Told later it appeared as though he'd nearly killed the kicker, Sylvester said, "I tried to."

Tucker went to the sideline bleeding from the ear, but by then it had long since been decided that in every way for which this series is famous or infamous, Sunday's game easily met the standard.

As they like to say around here, the standard is the standard.

There were 37 new players on both sidelines for these renewed hostilities, but they delivered all of the prescribed violence as well as the typical margin of victory, and at least one side just flat enjoyed the hell out of it.

"The coaches told us how intense it would be, how amazingly physical," gushed Steelers rookie Shamarko Thomas, who repeatedly proved equal to the combustible requirements in dime coverage. "I was so excited for it because I always loved watching it on TV."

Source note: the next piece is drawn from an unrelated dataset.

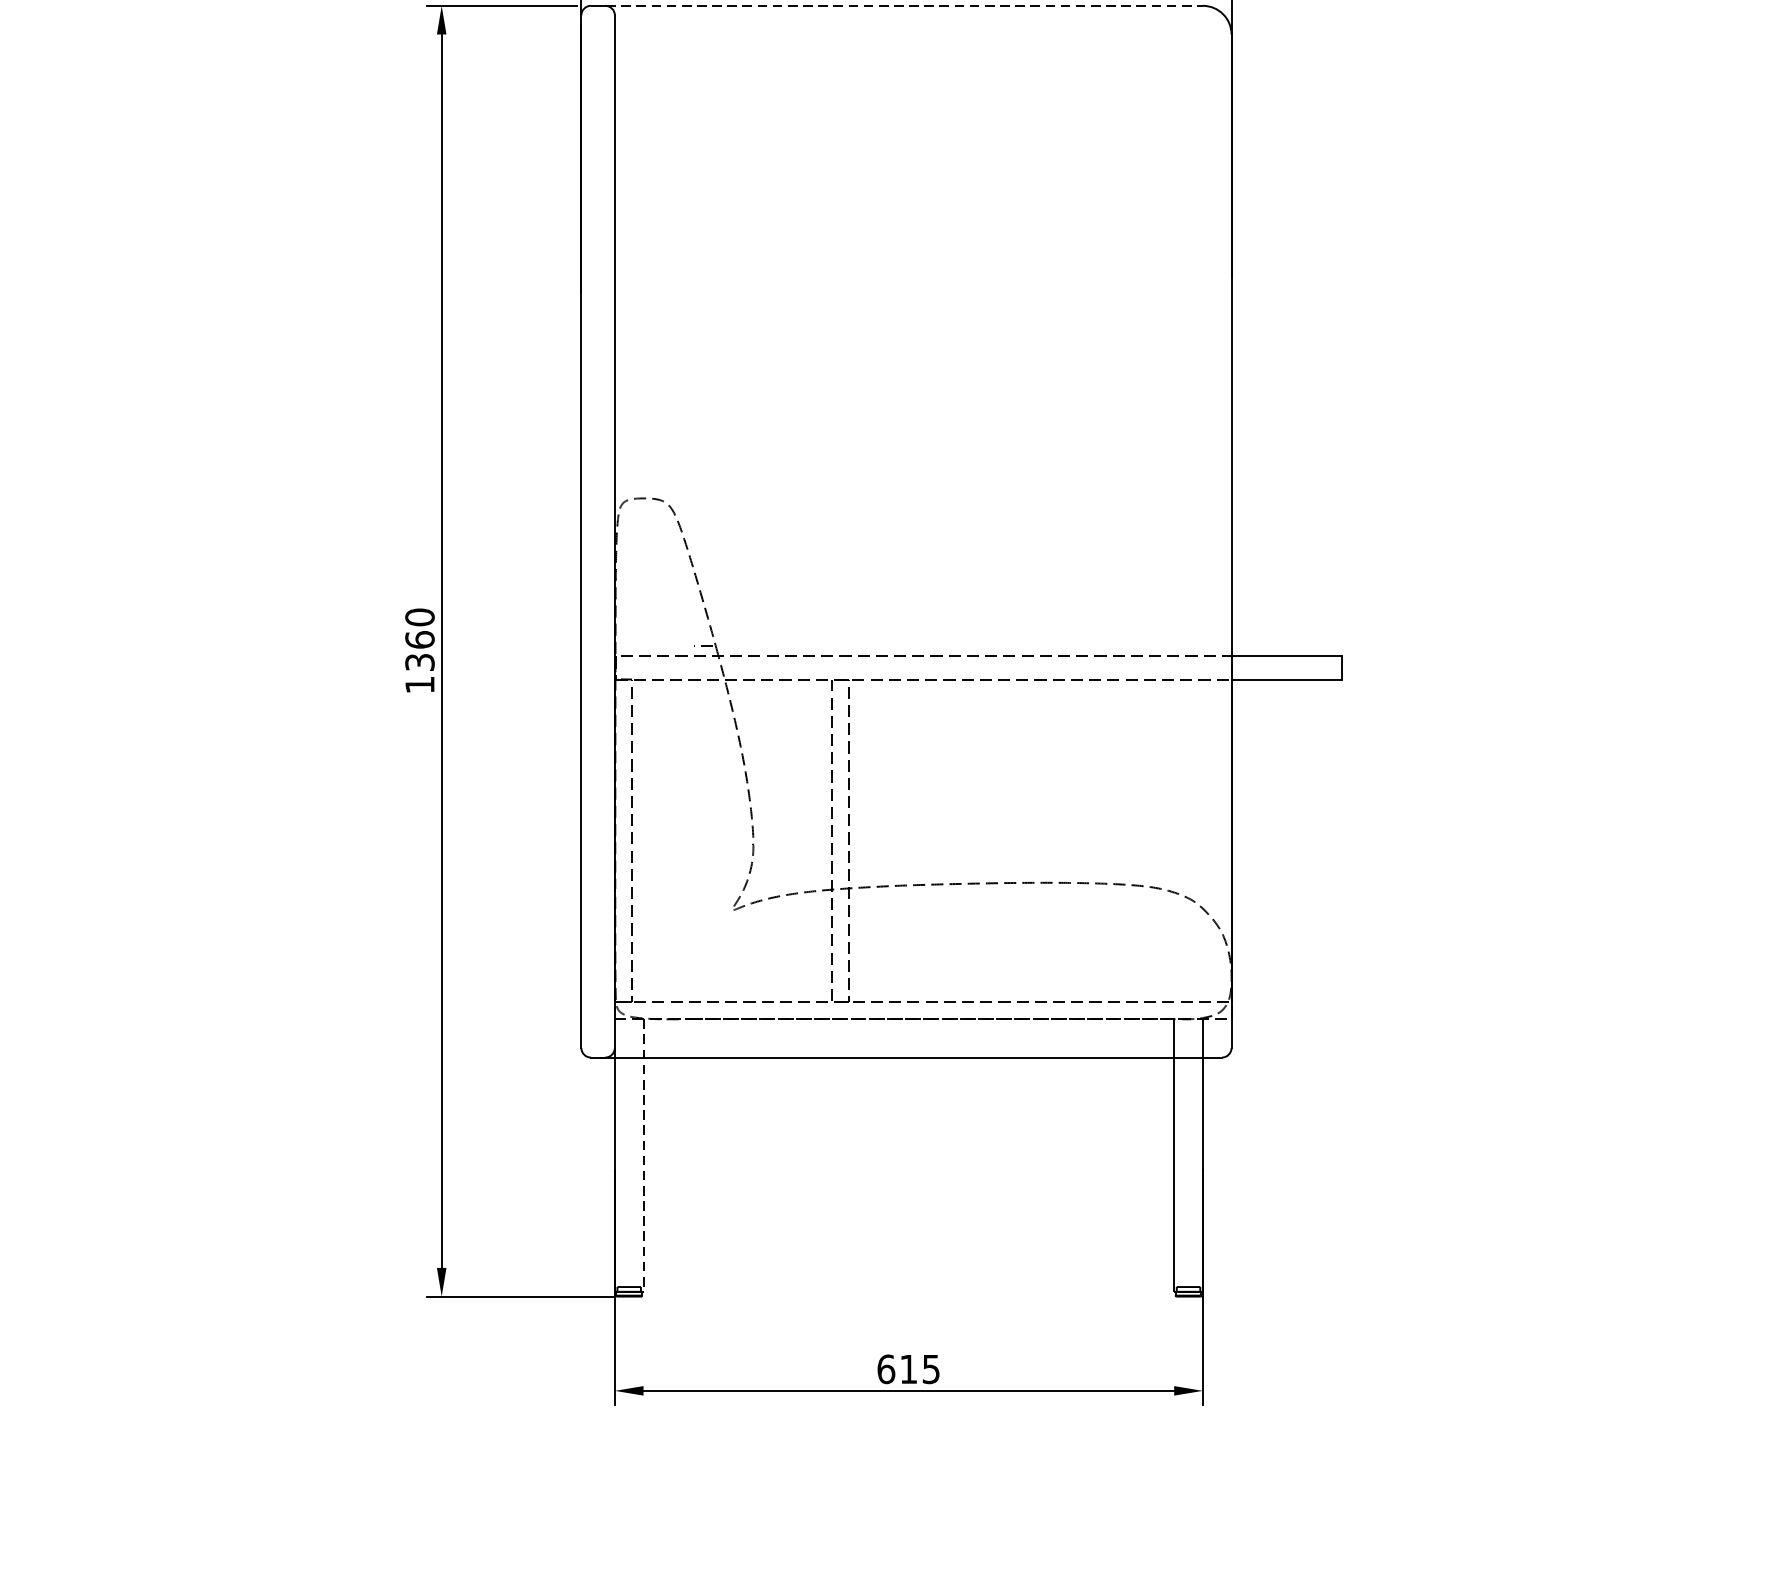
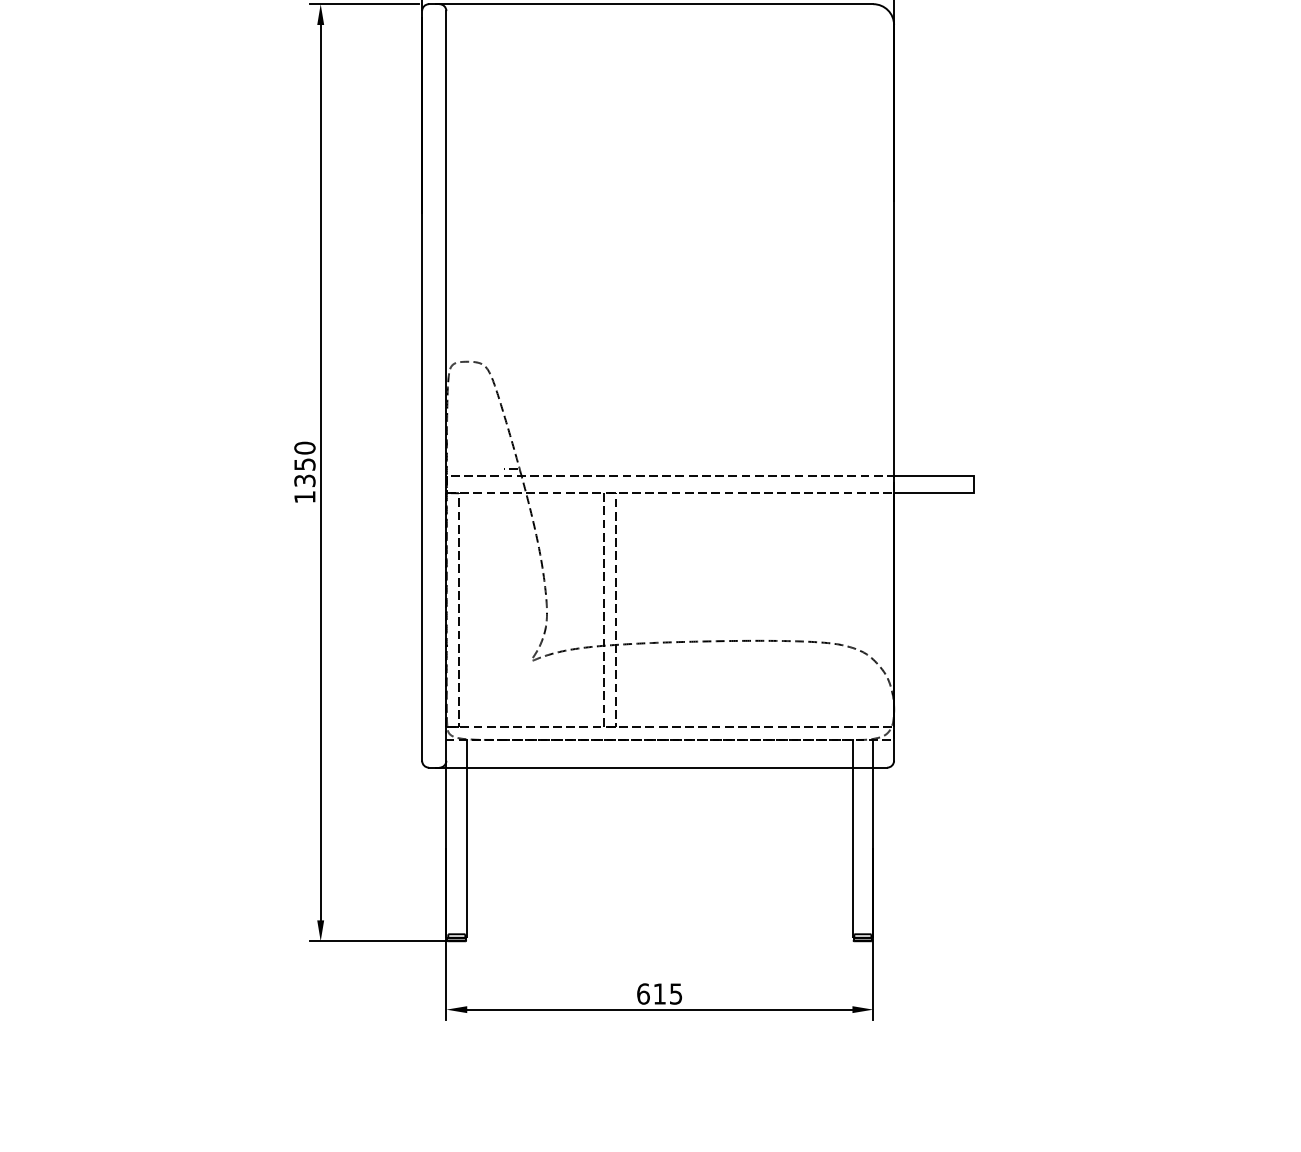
line: (897, 6) -> (651, 4), dashed -> solid
text: (419, 639) -> (304, 464), 1360 -> 1350
line: (643, 1155) -> (467, 838), dashed -> solid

It might not have been the filthiest, nastiest, hide-your-eyes slam-a-thon in the dark history of the series, might not have been Ray Lewis-snapping-Rashard Mendenhall's-shoulder-like-a- wishbone violent, but it had plenty to grow on.

Le'Veon Bell, who ran for nearly 100 yards on a day the Steelers didn't complete a pass of even 20, twisted Corey Graham's facemask late in the first half, and Elvis Dumervil, new to this rivalry after spending the first part of his career in Denver, went offside, yanked Ben Roethlisberger's facemask, and was flagged for unnecessary roughness all in the same Steelers possession late in the third quarter.

Matt Elam, the rookie playing in Ed Reed's spot in the Baltimore secondary, stopped Derek Moye at the Ravens' 19 by flipping him onto his head after a 19-yard gain.

"We expected a physical game and both teams played that way, typical Baltimore-Pittsburgh game," said tight end Heath Miller, who scored the Steelers' only touchdown. "Both teams were being careful, trying to run the ball, but it was as hard as it always is."

The difference for the Steelers was third down, as they converted 7 of 12 such situations after going 7 for 22 in the previous two games. It didn't hurt one bit that Ravens coach John Harbaugh practically handed them three points -- a popular margin of victory in these meetings -- on the failed onsides kick.

Even more questionably, Baltimore assigned Tucker (all 180 pounds of him) to recover the kick.

"That's the play; it's called a bunt," said Harbaugh minutes after the defending Super Bowl Championships slid under .500 at 3-4. "We have guys assigned to block all their guys. They didn't get there faster than (Steeler Vince Williams) got to the ball, but we had a guy offsides (Tucker), which to me, that's the unforgiveable part of the whole thing."

Maybe that's why Sylvester punished Tucker so severely.

Mental mistakes were killing Harbaugh's team, but so was Stevenson Sylvester.

"It was great because it's been awhile since we've beaten these guys here," said Steelers veteran Brett Keisel, "but no one feels good right now. That's this series; you just gotta roll with it."

The Steelers roll it out to California now, intent on another win in Oakland prior to another road engagement in New England. You'll know how successfully they've resurrected this season by the time they meet these Ravens again.

That one comes Thanksgiving Night and, based on the frightful comportment of both sides Sunday, it should be delicious.